## Exercise objective
Look below for the line containing "[148,446,355,464] dir story-predictor-77"; from there, print each line exactly up to and including the line containing "[385,538,397,550] if ->", and stop.

*** Listed records Section Begins ***

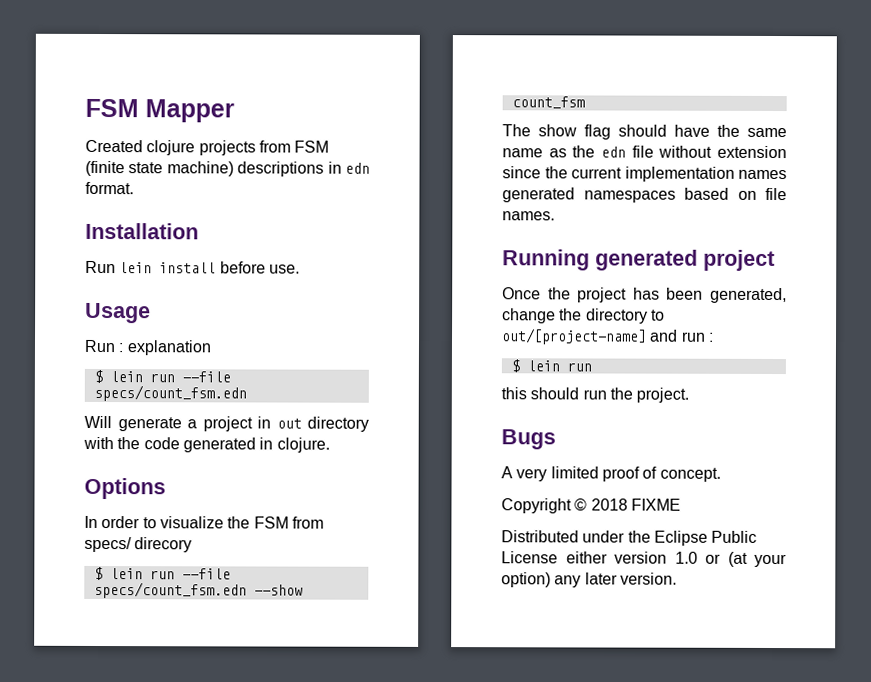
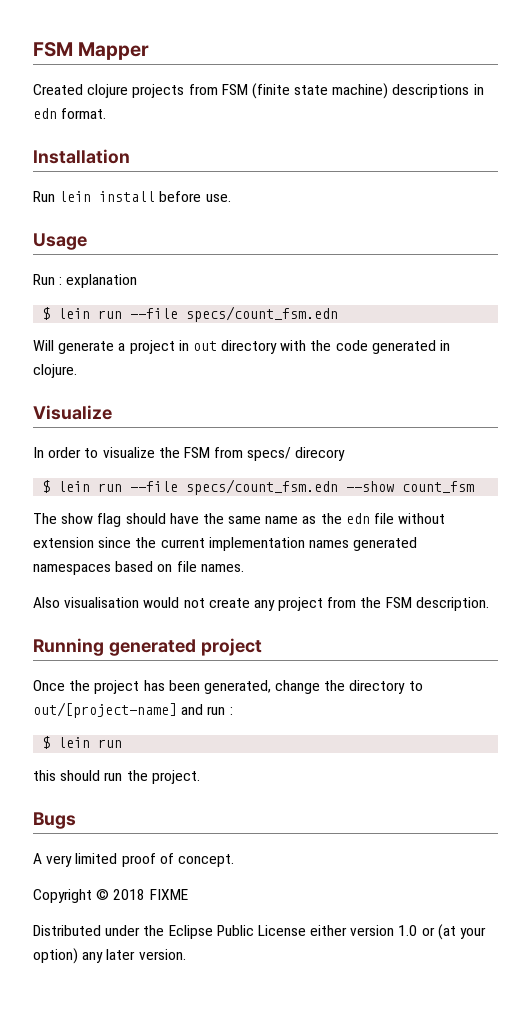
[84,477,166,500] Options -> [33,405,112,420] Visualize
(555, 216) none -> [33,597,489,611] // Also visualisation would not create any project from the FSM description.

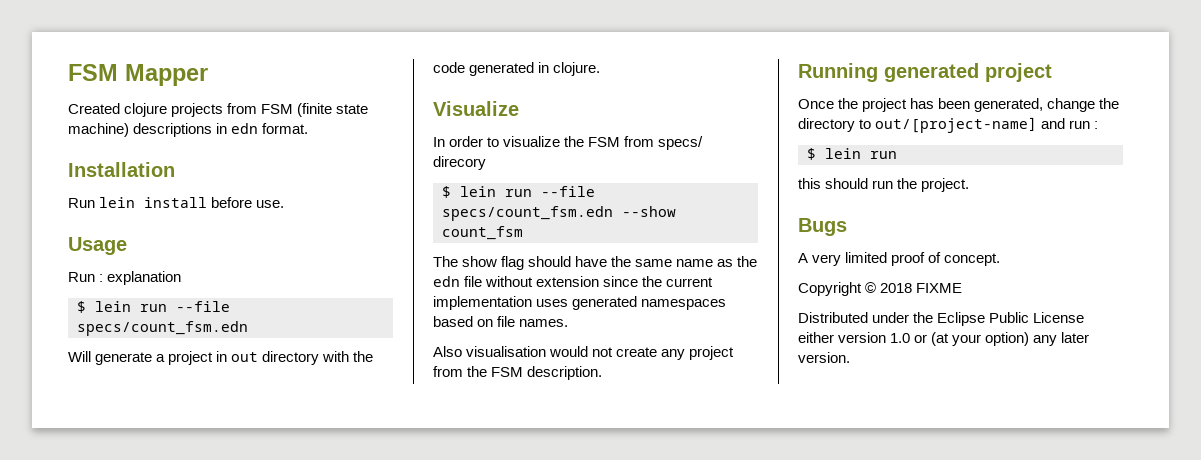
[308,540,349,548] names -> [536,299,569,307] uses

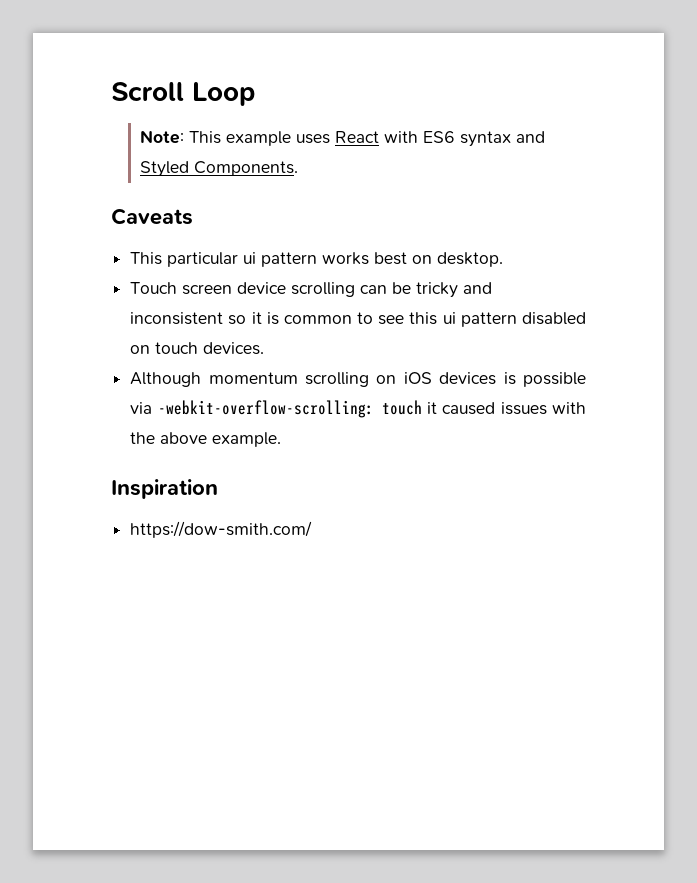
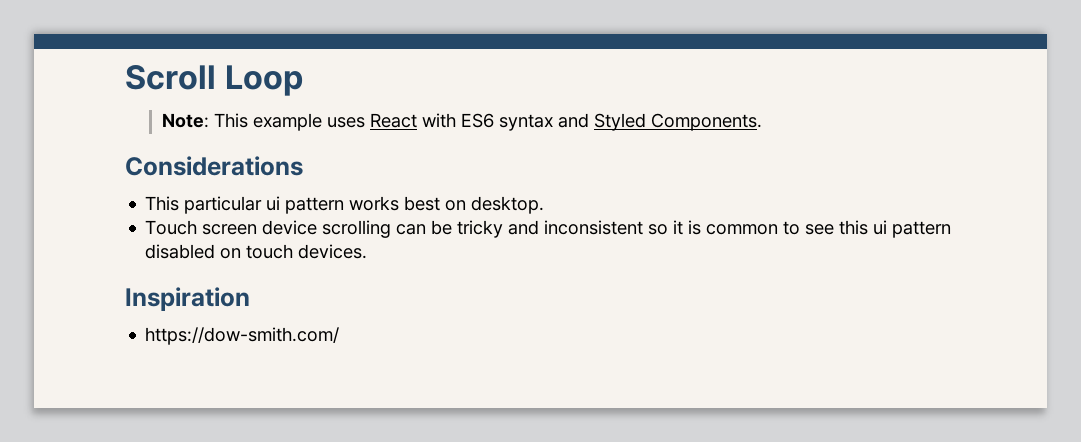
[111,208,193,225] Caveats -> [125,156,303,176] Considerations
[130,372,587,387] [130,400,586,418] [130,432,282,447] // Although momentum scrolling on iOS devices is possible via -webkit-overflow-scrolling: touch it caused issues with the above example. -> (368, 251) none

*** Listed records Section Ends ***
*** Listed records Section Begins ***

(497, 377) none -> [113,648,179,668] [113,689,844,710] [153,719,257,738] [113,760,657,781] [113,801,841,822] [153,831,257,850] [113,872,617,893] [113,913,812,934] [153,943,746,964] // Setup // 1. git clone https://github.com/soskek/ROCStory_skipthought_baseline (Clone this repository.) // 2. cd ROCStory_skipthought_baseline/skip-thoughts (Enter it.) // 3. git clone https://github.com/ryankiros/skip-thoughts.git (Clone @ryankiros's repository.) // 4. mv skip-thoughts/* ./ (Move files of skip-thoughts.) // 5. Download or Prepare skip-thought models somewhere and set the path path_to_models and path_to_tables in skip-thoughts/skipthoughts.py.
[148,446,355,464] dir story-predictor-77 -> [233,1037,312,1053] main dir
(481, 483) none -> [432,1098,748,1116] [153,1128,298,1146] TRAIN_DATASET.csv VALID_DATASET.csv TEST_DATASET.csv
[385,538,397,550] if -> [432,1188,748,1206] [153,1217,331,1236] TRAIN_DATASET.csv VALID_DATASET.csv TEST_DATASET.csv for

*** Listed records Section Ends ***

## Exercise output
[148,446,355,464] dir story-predictor-77 -> [233,1037,312,1053] main dir
(481, 483) none -> [432,1098,748,1116] [153,1128,298,1146] TRAIN_DATASET.csv VALID_DATASET.csv TEST_DATASET.csv
[385,538,397,550] if -> [432,1188,748,1206] [153,1217,331,1236] TRAIN_DATASET.csv VALID_DATASET.csv TEST_DATASET.csv for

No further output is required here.